- Genre: Comedy
- Created by: Michael Schur Amy Poehler
- Based on: Excavations by Kate Myers
- Starring: Amy Poehler Geraldine Viswanathan Fina Strazza Antonia Thomas Hugh Laurie
- Country of origin: United States
- Original language: English

Production
- Executive producers: Michael Schur Amy Poehler J. J. Philbin Morgan Sackett Dave Becky David Miner Sharon Jackson Kate Arend Jordan Grief Kate Myers
- Production companies: Fremulon; Paper Kite Productions; Ocean Avenue; 3 Arts Entertainment; Universal Television;

Original release
- Network: Peacock

= Dig (2026 TV series) =

Upcoming American comedy series

Dig is an upcoming television comedy series created by Michael Schur and Amy Poehler. The series is based on the 2023 novel Excavations by Kate Myers. Myers is also an executive producer on the show.

== Premise ==
Four archaeologists are working at an excavation site in Greece when they discover a secret that puts them in the midst of an international conspiracy.

== Cast ==
===Main===
- Amy Poehler as Elise
- Geraldine Viswanathan as Dylan, who after a five-year absence, returns to the dig in Greece on a whim to take care of some unfinished business.
- Fina Strazza as Patty, the undergraduate assistant to Laurie’s Neville, a British professor who sincerely loves archaeology. Patty is in way over her head and the dig represents the first time she has ever been outside of the U.S.
- Antonia Thomas as Clare, who oversees the dig site’s lab/museum as head preservationist. She’s most comfortable in a world of privilege and is slightly off-foot in the casual cargo-clad world of the dig.
- Hugh Laurie as Neville, a British professor who sincerely loves archaeology and strives to uphold the traditions of this venerable profession. He fancies himself an inspiring mentor to everyone who works at the site.
===Guest===
- Kayvan Novak
- Jon Pointing
- Bonita Friedericy

== Production ==
In May 2025, Peacock announced that Schur and Poehler would be creating a new comedy series for the streaming service based on Myers's novel. Poehler would also star. It was the pair's first collaboration since the 2009 television series Parks and Recreation, which Schur created and Poehler starred in. J.J. Philbin, a screenwriter and Schur's wife, was announced as an executive producer and writer.

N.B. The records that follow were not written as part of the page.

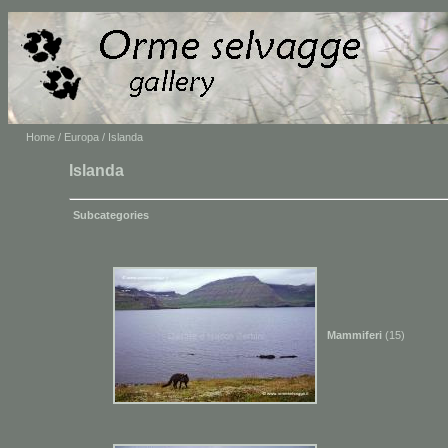
Home
/
Europa
/ Islanda
Islanda
Subcategories
Mammiferi
(15)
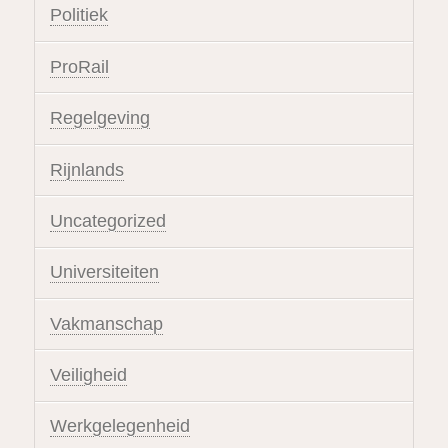
Politiek
ProRail
Regelgeving
Rijnlands
Uncategorized
Universiteiten
Vakmanschap
Veiligheid
Werkgelegenheid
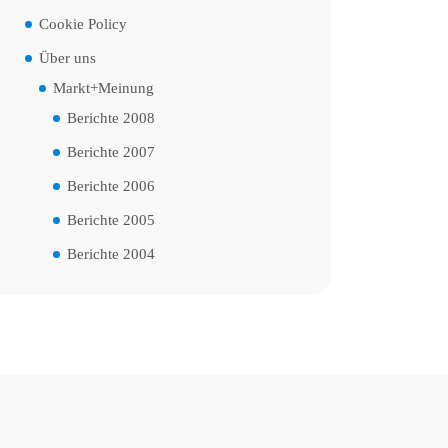
Cookie Policy
Über uns
Markt+Meinung
Berichte 2008
Berichte 2007
Berichte 2006
Berichte 2005
Berichte 2004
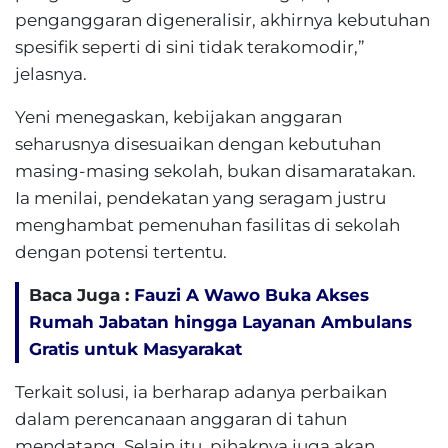
penganggaran digeneralisir, akhirnya kebutuhan
spesifik seperti di sini tidak terakomodir,”
jelasnya.
Yeni menegaskan, kebijakan anggaran
seharusnya disesuaikan dengan kebutuhan
masing-masing sekolah, bukan disamaratakan.
Ia menilai, pendekatan yang seragam justru
menghambat pemenuhan fasilitas di sekolah
dengan potensi tertentu.
Baca Juga :
Fauzi A Wawo Buka Akses
Rumah Jabatan hingga Layanan Ambulans
Gratis untuk Masyarakat
Terkait solusi, ia berharap adanya perbaikan
dalam perencanaan anggaran di tahun
mendatang. Selain itu, pihaknya juga akan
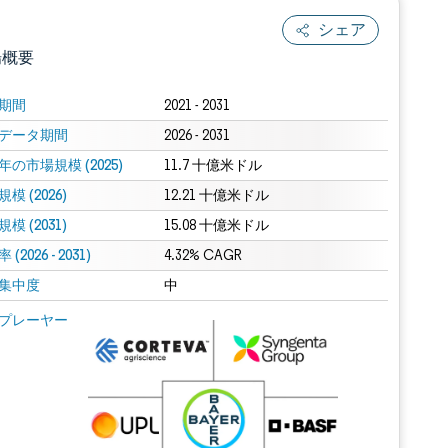
シェア
場概要
期間
2021 - 2031
データ期間
2026 - 2031
年の市場規模 (2025)
11.7 十億米ドル
模 (2026)
12.21 十億米ドル
模 (2031)
15.08 十億米ドル
(2026 - 2031)
.0の表示が必要です。
4.32% CAGR
集中度
中
 Mordor Intelligence。再利用にはCC BY 4.0の表示が必要です。
プレーヤー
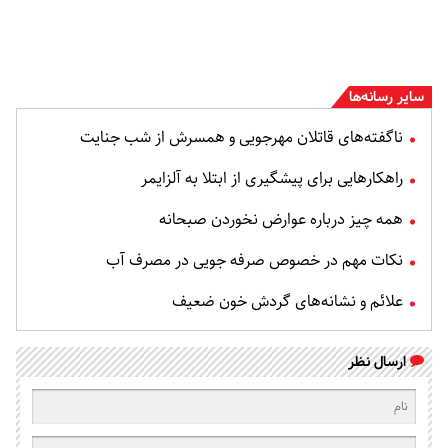
سایر رسانه‌ها
ناگفته‌های قاتلان مهرجویی و همسرش از شب جنایت
راهکارهایی برای پیشگیری از ابتلا به آلزایمر
همه چیز درباره عوارض نخوردن صبحانه
نکات مهم در خصوص صرفه جویی در مصرف آب
علائم و نشانه‌های گردش خون ضعیف
ارسال نظر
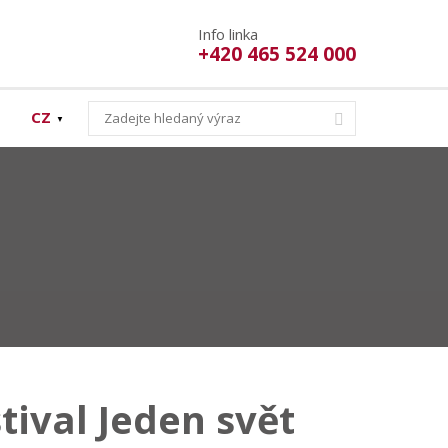
Info linka
+420 465 524 000
CZ
Hledat
tival Jeden svět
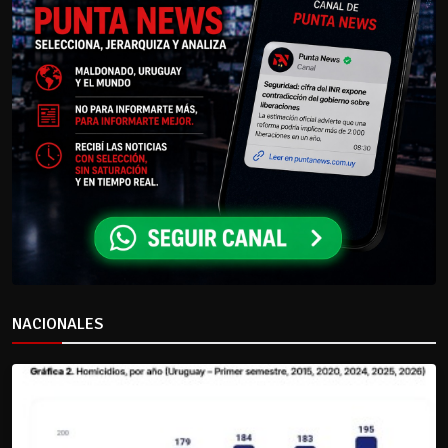
NACIONALES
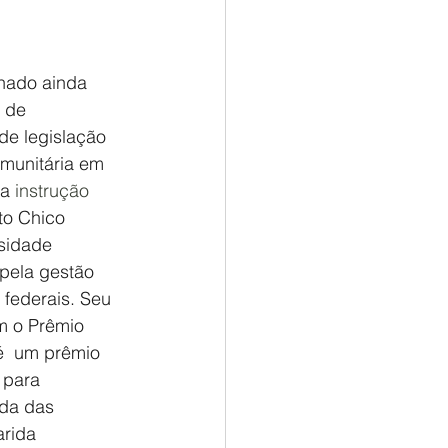
hado ainda 
 de 
de legislação 
omunitária em  
 a
 instrução 
to Chico 
sidade 
pela gestão 
federais. Seu 
m o Prêmio 
é  um prêmio 
 para 
ida das 
rida 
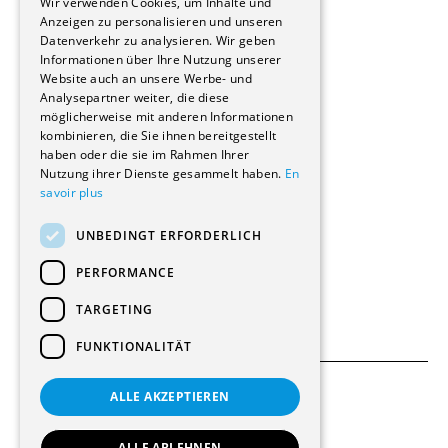
Wir verwenden Cookies, um Inhalte und
Stockwerkeigentum
Anzeigen zu personalisieren und unseren
Reportagen
Datenverkehr zu analysieren. Wir geben
Informationen über Ihre Nutzung unserer
Wohnungen
Website auch an unsere Werbe- und
Renovierungen
Analysepartner weiter, die diese
Innere Umbauten
möglicherweise mit anderen Informationen
Gastgewerbe und Tourismus
kombinieren, die Sie ihnen bereitgestellt
Verwaltungsgebäude und Geschäfte
haben oder die sie im Rahmen Ihrer
Schuleinrichtungen
Nutzung ihrer Dienste gesammelt haben.
En
savoir plus
Medizinische Einrichtungen
Villen
UNBEDINGT ERFORDERLICH
Kultur - Sport - Freizeit
Industrie - Handwerk
PERFORMANCE
Transport und Parkplätze
Diverse Bauten
TARGETING
FUNKTIONALITÄT
ALLE AKZEPTIEREN
Allgemeine Bedingungen
Einstellungen für Cookies
ALLE ABLEHNEN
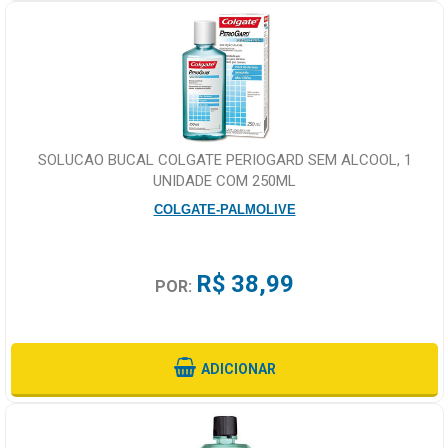
SOLUCAO BUCAL COLGATE PERIOGARD SEM ALCOOL, 1
UNIDADE COM 250ML
COLGATE-PALMOLIVE
R$ 38,99
POR:
ADICIONAR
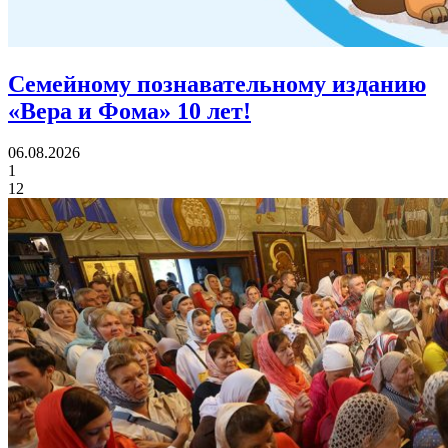
Семейному познавательному изданию
«Вера и Фома»
10 лет!
06.08.2026
1
12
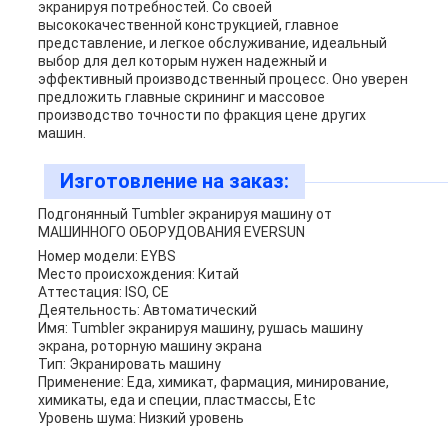
экранируя потребностей. Со своей
высококачественной конструкцией, главное
представление, и легкое обслуживание, идеальный
выбор для дел которым нужен надежный и
эффективный производственный процесс. Оно уверен
предложить главные скрининг и массовое
производство точности по фракция цене других
машин.
Изготовление на заказ:
Подгонянный Tumbler экранируя машину от
МАШИННОГО ОБОРУДОВАНИЯ EVERSUN
Номер модели: EYBS
Место происхождения: Китай
Аттестация: ISO, CE
Деятельность: Автоматический
Имя: Tumbler экранируя машину, рушась машину
экрана, роторную машину экрана
Тип: Экранировать машину
Применение: Еда, химикат, фармация, минирование,
химикаты, еда и специи, пластмассы, Etc
Уровень шума: Низкий уровень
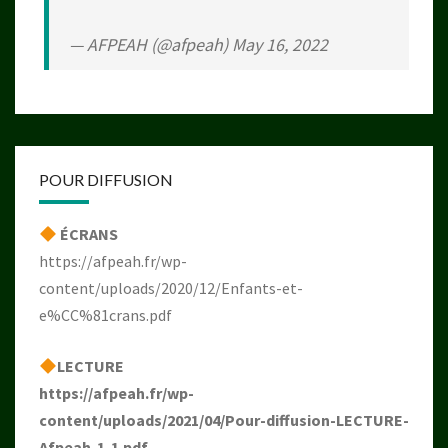
— AFPEAH (@afpeah)
May 16, 2022
POUR DIFFUSION
ÉCRANS
https://afpeah.fr/wp-
content/uploads/2020/12/Enfants-et-
e%CC%81crans.pdf
LECTURE
https://afpeah.fr/wp-
content/uploads/2021/04/Pour-diffusion-LECTURE-
Afpeah-1-1.pdf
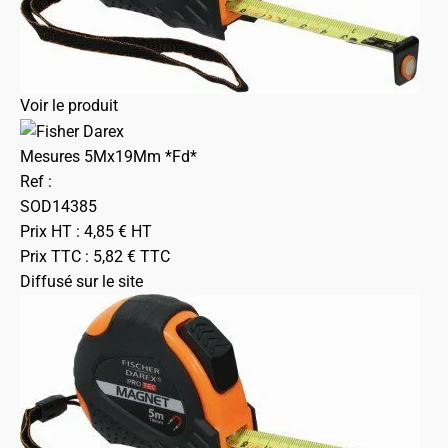
Voir le produit
Mesures 5Mx19Mm *Fd*
Ref :
SOD14385
Prix HT :
4,85
€
HT
Prix TTC :
5,82
€
TTC
Diffusé sur le site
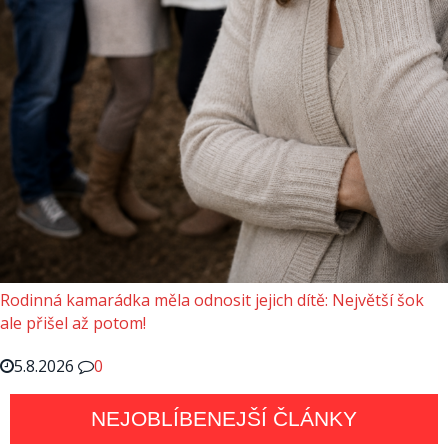
Rodinná kamarádka měla odnosit jejich dítě: Největší šok
ale přišel až potom!
5.8.2026
0
NEJOBLÍBENEJŠÍ ČLÁNKY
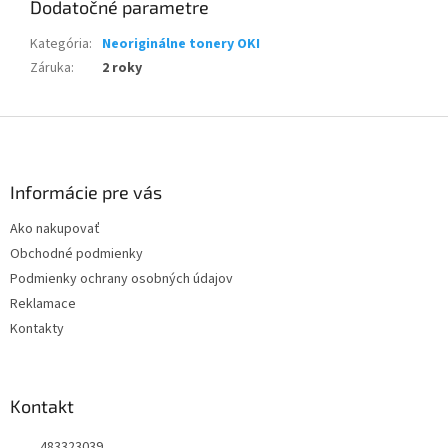
Dodatočné parametre
Kategória
:
Neoriginálne tonery OKI
Záruka
:
2 roky
Z
á
p
ä
Informácie pre vás
t
Ako nakupovať
i
Obchodné podmienky
e
Podmienky ochrany osobných údajov
Reklamace
Kontakty
Kontakt
483323039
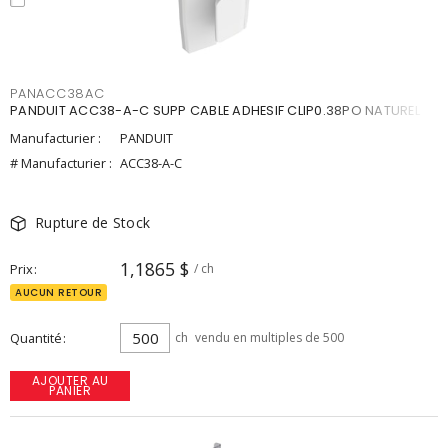
PANACC38AC
PANDUIT ACC38-A-C SUPP CABLE ADHESIF CLIP0.38PO NATUREL
Manufacturier :
PANDUIT
# Manufacturier :
ACC38-A-C
Rupture de Stock
1,1865 $
Prix
/ ch
AUCUN RETOUR
Quantité
ch
vendu en multiples de 500
AJOUTER AU
PANIER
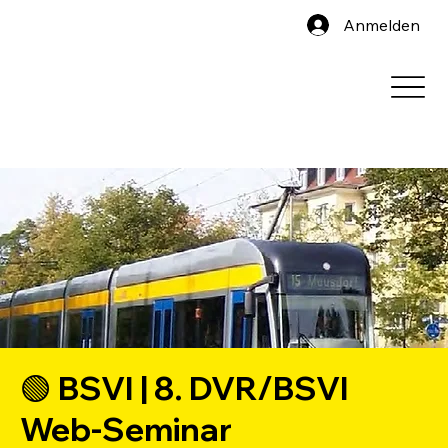
Anmelden
🟢 BSVI | 8. DVR/BSVI
Web-Seminar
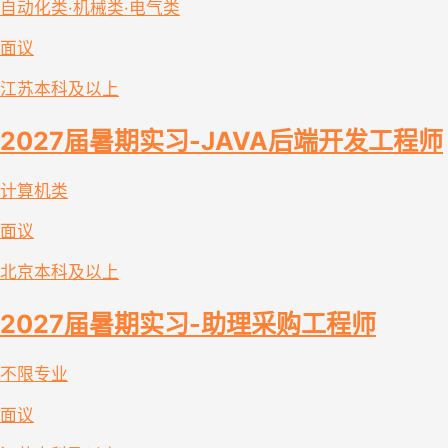
自动化类·机械类·电气类
面议
江苏
本科及以上
2027届暑期实习-JAVA后端开发工程师
计算机类
面议
北京
本科及以上
2027届暑期实习-助理采购工程师
不限专业
面议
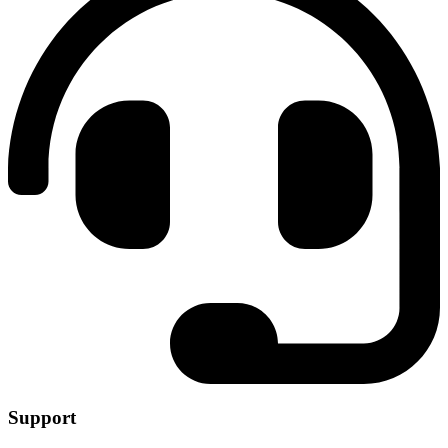
Support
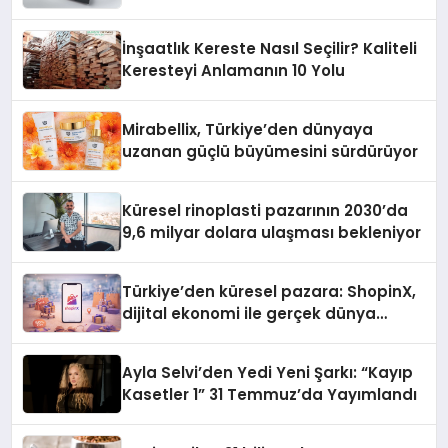
İnşaatlık Kereste Nasıl Seçilir? Kaliteli
Keresteyi Anlamanın 10 Yolu
Mirabellix, Türkiye’den dünyaya
uzanan güçlü büyümesini sürdürüyor
Küresel rinoplasti pazarının 2030’da
9,6 milyar dolara ulaşması bekleniyor
Türkiye’den küresel pazara: ShopinX,
dijital ekonomi ile gerçek dünya
alışverişini bir araya getirmeyi
hedefliyor
Ayla Selvi’den Yedi Yeni Şarkı: “Kayıp
Kasetler 1” 31 Temmuz’da Yayımlandı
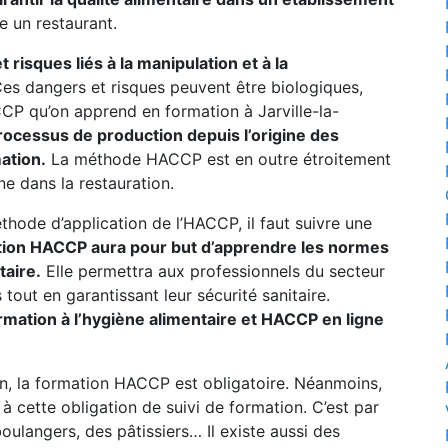
e un restaurant.
risques liés à la manipulation et à la
es dangers et risques peuvent être biologiques,
 qu’on apprend en formation à Jarville-la-
processus de production depuis l’origine des
ation.
La méthode HACCP est en outre étroitement
ne dans la restauration.
thode d’application de l’HACCP, il faut suivre une
tion HACCP aura pour but d’apprendre les normes
taire.
Elle permettra aux professionnels du secteur
tout en garantissant leur sécurité sanitaire.
ormation à l’hygiène alimentaire et HACCP en ligne
n, la formation HACCP est obligatoire. Néanmoins,
 cette obligation de suivi de formation. C’est par
oulangers, des pâtissiers… Il existe aussi des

In December 2025, it was announced that Hugh Laurie and Geraldine Viswanathan had joined the cast alongside Poehler, later joined by Fina Strazza and Antonia Thomas to round out the main cast.

In August 2026, the series' guest stars were announced including, Kayvan Novak, Jon Pointing and Bonita Friedericy.

Filming began on January 12, 2026 and wrapped on May 7, 2026. It films at Universal Studios Hollywood.

== Release ==
The show is scheduled be released on Peacock on November 23, 2026.